North observa que nenhuma cobertura da grande imprensa americana sequer menciona o papel iminente de Israel ao instigar a gradativa hostilidade dos Estados Unidos em relação ao Irã. Infelizmente, as plataformas de mídia sul-africanas também são ineficientes ao relacionar Israel com as reiteradas provocações a um eventual ataque americano contra o Irã. Tampouco adotaram uma postura editorial apropriada contra estes movimentos de incitação.

Convenientemente, no dia 13 de junho, observamos um ataque contra dois navios-petroleiros no estreito de Harmuz, imediatamente atribuído ao Irã. Caso pretendessem utilizá-lo como o pretexto “onze de setembro” para a guerra, até então fracassou.

James North argumenta também que a revogação do acordo nuclear iraniano por parte de Trump, a ameaça de interromper todas as vendas de petróleo e as repetidas advertências e intimidações a países para que adotem suas sanções unilaterais, são todos atos de guerra.
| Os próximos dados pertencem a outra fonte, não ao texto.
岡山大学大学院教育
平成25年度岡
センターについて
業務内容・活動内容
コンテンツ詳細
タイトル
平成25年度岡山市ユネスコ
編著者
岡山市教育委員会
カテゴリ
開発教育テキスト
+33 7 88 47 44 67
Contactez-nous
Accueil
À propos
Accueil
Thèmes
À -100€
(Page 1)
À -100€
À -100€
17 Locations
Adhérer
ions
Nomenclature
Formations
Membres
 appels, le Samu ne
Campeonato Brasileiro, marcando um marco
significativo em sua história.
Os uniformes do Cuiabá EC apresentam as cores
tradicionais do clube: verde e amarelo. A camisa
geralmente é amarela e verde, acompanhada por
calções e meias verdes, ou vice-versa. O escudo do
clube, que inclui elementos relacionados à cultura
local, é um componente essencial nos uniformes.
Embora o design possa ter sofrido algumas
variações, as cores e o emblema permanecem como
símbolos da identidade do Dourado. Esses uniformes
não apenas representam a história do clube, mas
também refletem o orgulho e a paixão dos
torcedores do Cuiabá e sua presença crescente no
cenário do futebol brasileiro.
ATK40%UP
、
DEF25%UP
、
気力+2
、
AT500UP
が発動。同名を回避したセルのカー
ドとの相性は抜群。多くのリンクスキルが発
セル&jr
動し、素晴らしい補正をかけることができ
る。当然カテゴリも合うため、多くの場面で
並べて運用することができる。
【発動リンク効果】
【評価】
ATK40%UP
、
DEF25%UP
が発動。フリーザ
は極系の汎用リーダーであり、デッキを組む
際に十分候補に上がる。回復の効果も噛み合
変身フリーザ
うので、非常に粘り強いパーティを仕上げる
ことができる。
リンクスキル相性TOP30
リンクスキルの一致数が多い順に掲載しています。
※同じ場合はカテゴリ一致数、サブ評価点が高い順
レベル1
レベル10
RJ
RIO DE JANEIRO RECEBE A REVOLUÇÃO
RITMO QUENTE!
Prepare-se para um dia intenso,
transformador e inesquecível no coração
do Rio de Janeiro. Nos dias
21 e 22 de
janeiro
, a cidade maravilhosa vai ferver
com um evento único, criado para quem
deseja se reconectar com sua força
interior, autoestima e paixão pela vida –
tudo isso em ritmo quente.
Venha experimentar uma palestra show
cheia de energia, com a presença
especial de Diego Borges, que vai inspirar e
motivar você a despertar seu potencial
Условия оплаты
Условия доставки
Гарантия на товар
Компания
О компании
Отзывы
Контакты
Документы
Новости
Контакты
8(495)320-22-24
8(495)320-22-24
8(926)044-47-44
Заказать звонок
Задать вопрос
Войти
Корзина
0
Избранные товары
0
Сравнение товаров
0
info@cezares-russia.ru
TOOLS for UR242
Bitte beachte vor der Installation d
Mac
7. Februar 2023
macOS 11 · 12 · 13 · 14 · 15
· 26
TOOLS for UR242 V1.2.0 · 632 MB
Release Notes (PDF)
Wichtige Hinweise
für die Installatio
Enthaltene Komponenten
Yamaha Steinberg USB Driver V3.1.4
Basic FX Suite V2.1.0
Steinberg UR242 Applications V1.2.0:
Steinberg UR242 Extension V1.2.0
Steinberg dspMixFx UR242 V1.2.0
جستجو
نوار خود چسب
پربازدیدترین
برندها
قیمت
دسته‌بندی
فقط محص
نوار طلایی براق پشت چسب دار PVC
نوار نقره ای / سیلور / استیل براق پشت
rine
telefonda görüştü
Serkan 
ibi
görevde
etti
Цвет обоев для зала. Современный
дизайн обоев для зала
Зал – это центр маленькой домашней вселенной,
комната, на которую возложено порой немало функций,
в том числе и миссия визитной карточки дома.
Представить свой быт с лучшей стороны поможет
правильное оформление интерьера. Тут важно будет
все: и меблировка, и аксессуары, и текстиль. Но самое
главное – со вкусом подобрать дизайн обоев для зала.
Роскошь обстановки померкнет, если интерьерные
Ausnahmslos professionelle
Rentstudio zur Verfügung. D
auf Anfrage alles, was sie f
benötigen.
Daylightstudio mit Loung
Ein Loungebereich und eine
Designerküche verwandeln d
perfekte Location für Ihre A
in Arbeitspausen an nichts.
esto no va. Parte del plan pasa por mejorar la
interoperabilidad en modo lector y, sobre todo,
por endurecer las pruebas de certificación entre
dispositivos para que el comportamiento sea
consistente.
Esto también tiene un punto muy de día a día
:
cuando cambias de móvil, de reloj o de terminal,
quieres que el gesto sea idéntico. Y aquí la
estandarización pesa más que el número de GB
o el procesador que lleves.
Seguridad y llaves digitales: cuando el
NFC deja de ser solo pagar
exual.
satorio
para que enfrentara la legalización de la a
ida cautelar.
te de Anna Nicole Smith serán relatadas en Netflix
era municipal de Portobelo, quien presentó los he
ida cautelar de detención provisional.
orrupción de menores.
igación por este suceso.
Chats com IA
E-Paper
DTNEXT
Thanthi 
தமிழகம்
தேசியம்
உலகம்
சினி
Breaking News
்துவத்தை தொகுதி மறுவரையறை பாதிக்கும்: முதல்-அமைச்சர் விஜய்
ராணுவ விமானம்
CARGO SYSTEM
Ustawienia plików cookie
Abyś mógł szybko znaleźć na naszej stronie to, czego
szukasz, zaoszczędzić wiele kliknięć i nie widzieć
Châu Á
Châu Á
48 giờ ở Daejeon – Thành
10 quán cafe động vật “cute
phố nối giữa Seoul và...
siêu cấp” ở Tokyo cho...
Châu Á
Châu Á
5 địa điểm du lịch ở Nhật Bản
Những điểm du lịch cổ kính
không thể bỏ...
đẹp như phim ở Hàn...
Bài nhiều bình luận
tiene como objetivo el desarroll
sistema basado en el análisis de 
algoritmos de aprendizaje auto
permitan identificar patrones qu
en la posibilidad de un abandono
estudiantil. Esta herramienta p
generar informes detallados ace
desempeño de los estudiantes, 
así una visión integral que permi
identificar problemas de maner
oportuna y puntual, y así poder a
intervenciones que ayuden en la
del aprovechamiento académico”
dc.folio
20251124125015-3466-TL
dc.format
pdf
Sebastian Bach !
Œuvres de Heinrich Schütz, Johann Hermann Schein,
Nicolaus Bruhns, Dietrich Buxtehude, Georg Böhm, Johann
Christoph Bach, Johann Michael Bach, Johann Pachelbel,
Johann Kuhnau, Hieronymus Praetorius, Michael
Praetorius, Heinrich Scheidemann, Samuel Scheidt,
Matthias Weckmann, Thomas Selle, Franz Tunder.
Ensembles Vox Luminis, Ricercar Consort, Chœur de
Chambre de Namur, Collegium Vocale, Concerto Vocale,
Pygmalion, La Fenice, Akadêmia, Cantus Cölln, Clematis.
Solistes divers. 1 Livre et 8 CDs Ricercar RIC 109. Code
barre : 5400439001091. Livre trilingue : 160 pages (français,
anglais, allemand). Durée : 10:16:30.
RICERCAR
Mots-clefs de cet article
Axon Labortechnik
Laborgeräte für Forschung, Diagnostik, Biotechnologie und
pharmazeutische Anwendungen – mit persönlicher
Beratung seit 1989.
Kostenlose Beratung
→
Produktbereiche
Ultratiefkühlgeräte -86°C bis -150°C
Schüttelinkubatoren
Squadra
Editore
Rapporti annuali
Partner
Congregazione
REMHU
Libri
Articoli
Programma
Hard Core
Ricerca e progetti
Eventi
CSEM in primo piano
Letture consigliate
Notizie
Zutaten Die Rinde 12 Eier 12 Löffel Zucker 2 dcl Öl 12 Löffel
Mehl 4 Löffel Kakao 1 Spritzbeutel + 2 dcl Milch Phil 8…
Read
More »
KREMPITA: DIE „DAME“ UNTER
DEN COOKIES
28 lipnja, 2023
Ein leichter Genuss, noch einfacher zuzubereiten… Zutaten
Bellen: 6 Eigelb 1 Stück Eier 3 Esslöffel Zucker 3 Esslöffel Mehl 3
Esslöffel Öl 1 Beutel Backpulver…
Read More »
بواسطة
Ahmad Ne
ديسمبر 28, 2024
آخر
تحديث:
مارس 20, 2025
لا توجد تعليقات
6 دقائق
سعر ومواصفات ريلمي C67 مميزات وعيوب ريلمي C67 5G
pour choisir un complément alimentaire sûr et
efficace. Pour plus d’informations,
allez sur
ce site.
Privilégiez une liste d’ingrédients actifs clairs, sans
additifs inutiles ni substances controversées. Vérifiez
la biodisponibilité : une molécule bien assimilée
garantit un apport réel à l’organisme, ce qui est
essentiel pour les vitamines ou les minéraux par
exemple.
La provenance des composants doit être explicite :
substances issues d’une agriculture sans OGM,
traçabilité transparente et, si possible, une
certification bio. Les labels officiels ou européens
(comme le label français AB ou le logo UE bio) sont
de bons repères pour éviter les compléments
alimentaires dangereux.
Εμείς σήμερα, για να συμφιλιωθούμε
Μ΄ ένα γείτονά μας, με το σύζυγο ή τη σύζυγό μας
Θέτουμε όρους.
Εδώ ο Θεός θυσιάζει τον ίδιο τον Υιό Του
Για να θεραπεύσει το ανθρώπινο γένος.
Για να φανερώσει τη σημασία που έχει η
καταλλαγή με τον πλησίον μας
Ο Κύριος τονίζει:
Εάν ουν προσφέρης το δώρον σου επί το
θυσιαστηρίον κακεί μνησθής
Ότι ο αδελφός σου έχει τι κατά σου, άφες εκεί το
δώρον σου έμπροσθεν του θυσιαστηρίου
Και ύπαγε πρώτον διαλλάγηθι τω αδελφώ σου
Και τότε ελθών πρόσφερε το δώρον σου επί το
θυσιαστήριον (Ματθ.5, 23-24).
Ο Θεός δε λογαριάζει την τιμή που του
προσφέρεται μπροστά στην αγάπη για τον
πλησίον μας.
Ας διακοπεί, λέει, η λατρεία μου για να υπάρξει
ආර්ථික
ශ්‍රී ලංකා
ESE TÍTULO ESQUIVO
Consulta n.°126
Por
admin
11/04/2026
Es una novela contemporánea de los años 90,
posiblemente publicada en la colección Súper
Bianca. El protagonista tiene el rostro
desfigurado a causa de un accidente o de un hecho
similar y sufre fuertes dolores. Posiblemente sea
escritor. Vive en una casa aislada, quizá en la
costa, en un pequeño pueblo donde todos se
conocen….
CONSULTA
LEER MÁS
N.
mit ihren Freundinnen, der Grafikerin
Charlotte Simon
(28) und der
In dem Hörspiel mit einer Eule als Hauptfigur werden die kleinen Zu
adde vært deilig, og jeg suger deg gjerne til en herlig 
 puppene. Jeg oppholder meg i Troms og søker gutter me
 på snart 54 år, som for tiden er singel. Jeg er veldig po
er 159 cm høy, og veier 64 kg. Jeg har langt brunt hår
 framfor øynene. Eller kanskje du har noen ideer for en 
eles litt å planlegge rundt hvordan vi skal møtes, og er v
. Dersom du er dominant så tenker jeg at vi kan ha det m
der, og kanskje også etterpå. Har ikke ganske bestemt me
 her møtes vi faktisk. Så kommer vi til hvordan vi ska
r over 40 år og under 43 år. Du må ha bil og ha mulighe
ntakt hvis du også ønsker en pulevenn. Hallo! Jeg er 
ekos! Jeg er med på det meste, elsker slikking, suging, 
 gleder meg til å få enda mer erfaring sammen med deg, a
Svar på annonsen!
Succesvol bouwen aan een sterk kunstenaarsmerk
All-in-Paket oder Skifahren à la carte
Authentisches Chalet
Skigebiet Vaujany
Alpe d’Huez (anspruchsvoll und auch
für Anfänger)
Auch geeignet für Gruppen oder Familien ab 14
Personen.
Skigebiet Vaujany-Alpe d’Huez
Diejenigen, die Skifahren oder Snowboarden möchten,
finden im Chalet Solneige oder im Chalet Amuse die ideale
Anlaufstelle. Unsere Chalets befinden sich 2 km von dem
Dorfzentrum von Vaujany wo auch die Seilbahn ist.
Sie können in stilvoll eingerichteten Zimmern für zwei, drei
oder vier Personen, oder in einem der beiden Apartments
O jornalista recorda seus leitores de que as sanções contra o Iraque causaram 500 mil mortes de crianças, as quais, segundo a então Secretária de Estado americana Madelaine Albright, “valeram o preço pago.”

Indicativos do crescente desdém por outra guerra no Oriente Médio são as inúmeras reportagens que insistem que as alegações feitas pela Casa Branca sobre o Irã não constituem “inteligência” sob qualquer definição técnica do termo. “Ninguém mencionou sequer um único fragmento de evidência concreta que justifique essas supostas ameaças,” afirmou uma delas. “Todos os argumentos parecem distorções deliberadas e grosseiras da realidade factual.”

Embora o Irã esteja em aparente desvantagem, o tribunal da opinião pública permanece cético sobre qualquer justificativa de guerra. A questão agora é se Trump se meteu ou não em um beco sem saída de Israel quanto a uma possível guerra com o Irã; sobretudo, conseguirá se sair dessa?

As opiniões expressas neste artigo são de responsabilidade do autor e não refletem necessariamente a política editorial do Middle East Monitor.